The youngest of three children, Morris Samuel Weiss was born in Philadelphia on August 11, 1915, and grew up on Manhattan’s Lower East Side. In high school he studied sign painting and was encouraged by a sympathetic teacher to pursue his interest in art. As a young man, Weiss visited many prominent artists and illustrators in New York City, a number of whom gave him the original artworks that would form the foundation of his collection of American illustration.

Weiss’s early jobs included working as an assistant on the comic strips Minute Movies and Joe Jinks; he returned to Joe Jinks as the strip’s artist in the early 1940s. Between 1934 and 1936 he lettered for Harold Knerr on the Katzenjammer Kids comic strip, and worked simultaneously for Fleischer Studios. In 1940 he created the syndicated strip It Never Fails, at the same time attending the Art Students League of New York to study anatomy. It was there, in George Bridgman’s class, that he met his future wife, Blanche; they married in 1944.

The comic strip with which Weiss had the longest association was Mickey Finn, for many years assisting the feature’s creator Lank Leonard, and later taking the strip over after Leonard’s retirement in 1968. He also wrote the stories for Joe Palooka during much of the 1960s, following the death of the strip’s creator, Ham Fisher.

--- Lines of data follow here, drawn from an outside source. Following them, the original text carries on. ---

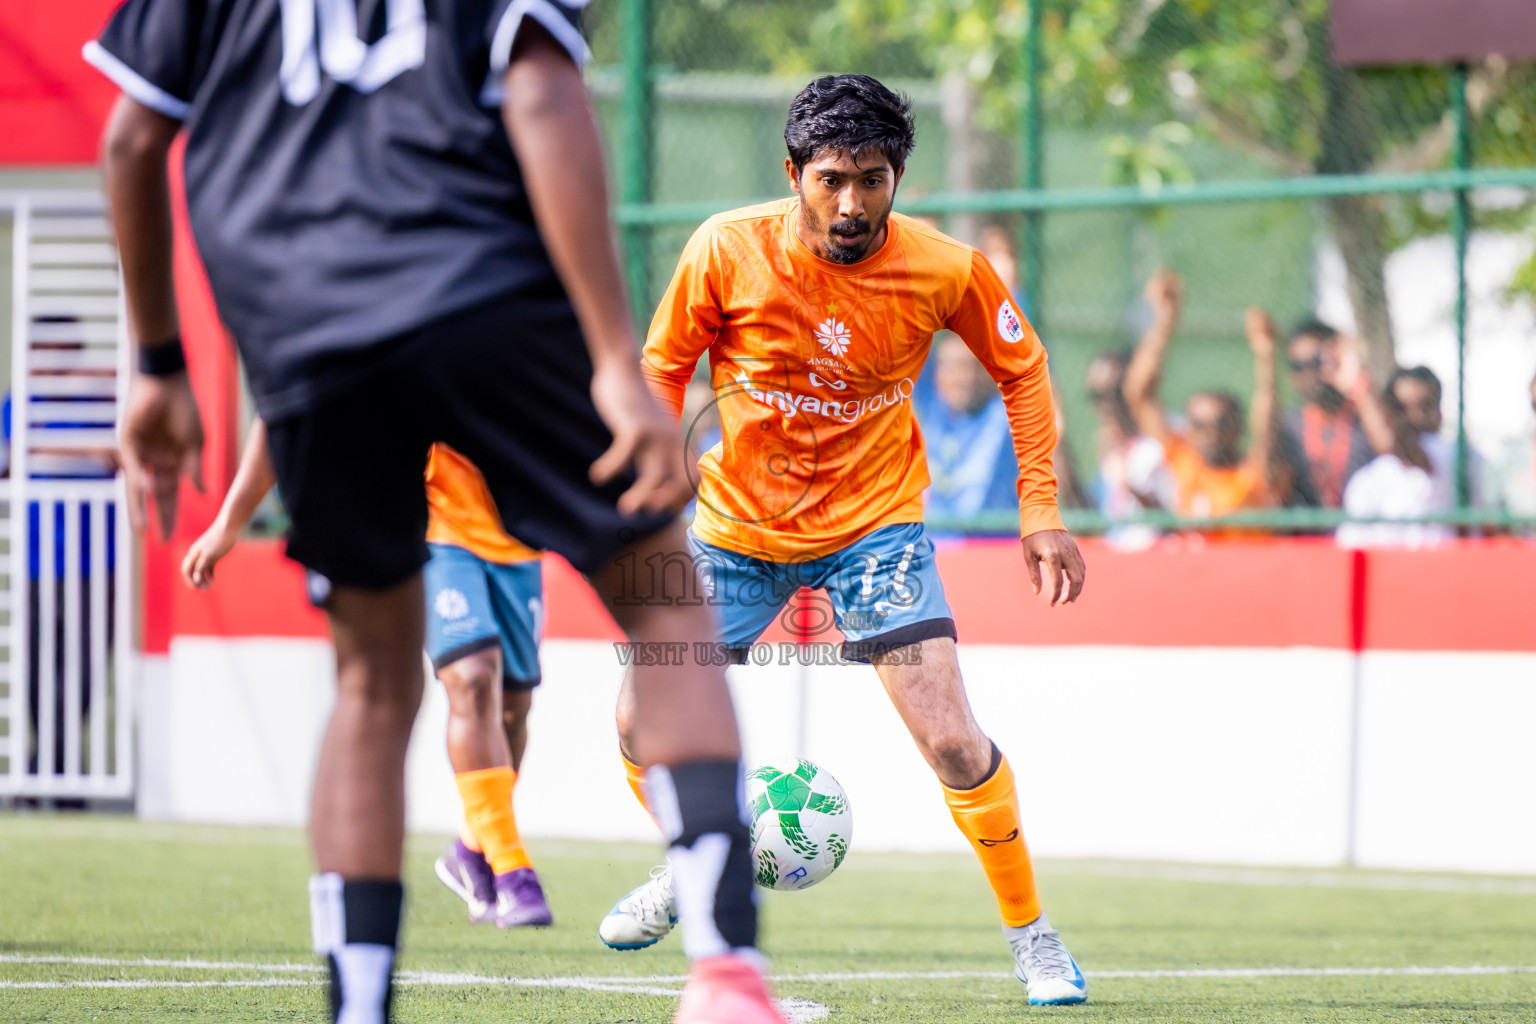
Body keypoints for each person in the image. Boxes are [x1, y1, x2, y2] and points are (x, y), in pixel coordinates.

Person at [88, 2, 785, 1021]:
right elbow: (541, 93)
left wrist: (158, 363)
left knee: (371, 681)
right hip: (476, 283)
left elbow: (131, 137)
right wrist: (610, 354)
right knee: (664, 598)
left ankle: (359, 1003)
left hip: (302, 320)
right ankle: (725, 975)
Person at [599, 74, 1091, 1007]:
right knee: (636, 722)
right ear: (794, 173)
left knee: (953, 742)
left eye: (873, 179)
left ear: (898, 176)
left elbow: (1023, 372)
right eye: (832, 179)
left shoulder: (946, 268)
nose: (853, 203)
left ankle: (1034, 936)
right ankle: (693, 863)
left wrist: (1040, 510)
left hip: (876, 531)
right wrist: (649, 492)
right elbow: (661, 370)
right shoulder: (725, 249)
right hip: (734, 530)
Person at [183, 425, 554, 928]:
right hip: (435, 531)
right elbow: (284, 407)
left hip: (519, 538)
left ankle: (470, 850)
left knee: (512, 712)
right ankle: (513, 871)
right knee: (472, 679)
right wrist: (230, 522)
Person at [1122, 271, 1280, 522]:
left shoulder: (1251, 474)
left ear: (1239, 429)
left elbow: (1267, 429)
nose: (1211, 434)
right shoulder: (1184, 460)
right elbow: (1140, 394)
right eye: (1198, 425)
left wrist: (1266, 357)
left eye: (1222, 424)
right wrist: (1166, 319)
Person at [916, 334, 1022, 523]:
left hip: (991, 536)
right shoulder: (932, 407)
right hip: (938, 535)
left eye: (967, 367)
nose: (959, 378)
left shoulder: (1003, 415)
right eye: (949, 367)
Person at [1276, 320, 1377, 509]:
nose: (1309, 373)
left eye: (1317, 363)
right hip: (1309, 525)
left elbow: (1388, 444)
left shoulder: (1364, 417)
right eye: (1298, 366)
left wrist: (1354, 376)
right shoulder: (1289, 426)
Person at [1084, 348, 1173, 541]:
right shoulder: (1109, 446)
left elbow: (1173, 518)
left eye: (1114, 393)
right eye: (1097, 396)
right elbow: (1094, 518)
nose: (1106, 405)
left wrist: (1130, 485)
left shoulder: (1160, 440)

Weiss recalled having turned down offers to continue the comic strips Terry and the Pirates and Nancy after their creators departed. Weiss proposed that the National Cartoonists Society begin a fund for indigent cartoonists, an idea implemented by Alex Raymond as the Milt Gross Fund, which today is part of the National Cartoonists Society Foundation.

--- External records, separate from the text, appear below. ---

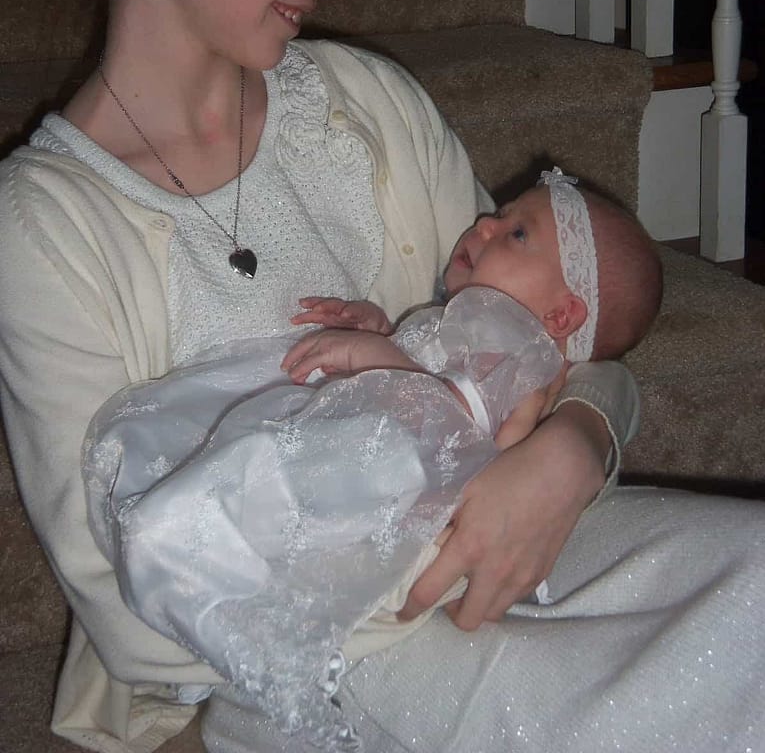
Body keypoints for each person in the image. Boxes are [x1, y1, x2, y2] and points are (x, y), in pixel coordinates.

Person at [0, 0, 764, 752]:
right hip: (301, 662)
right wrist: (434, 544)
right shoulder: (43, 227)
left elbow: (557, 339)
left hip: (513, 548)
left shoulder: (364, 106)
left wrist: (574, 449)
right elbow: (139, 620)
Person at [81, 169, 663, 750]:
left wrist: (382, 359)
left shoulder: (523, 355)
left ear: (561, 317)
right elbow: (433, 366)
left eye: (516, 234)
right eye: (501, 214)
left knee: (239, 506)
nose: (486, 223)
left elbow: (477, 450)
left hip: (389, 478)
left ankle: (227, 626)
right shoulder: (466, 322)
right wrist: (382, 328)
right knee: (229, 492)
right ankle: (210, 610)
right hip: (353, 445)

WeissWeiss worked on comic books starting in the mid 1940s, sometimes using the pseudonym Ink Higgins. In the army in 1944 and 1945 he was the staff artist for the camp newspaper at Newport News, Virginia. After the war he worked for Stan Lee at Timely Comics, the forerunner of Marvel, where he wrote and drew Tessie the Typist, Margie and Patsy Walker.

In 1960 Weiss moved from the New York City area to North Miami, Florida, in order to continue working with Leonard on Mickey Finn. Along with his wife Blanche, also an artist, he established the Miami Society for Autistic Children, to assist in the care of his son David, and to help other families with autistic children. Weiss retired from cartooning in 1976, but continued to collect illustrations and cartoons; his collection was featured in several museum exhibitions. He donated many of his own original Mickey Finn cartoons to Emerson College in Boston.

Weiss is survived by his wife, Blanche, a daughter, Wendy, and three sons, Jacob, Jerry and David.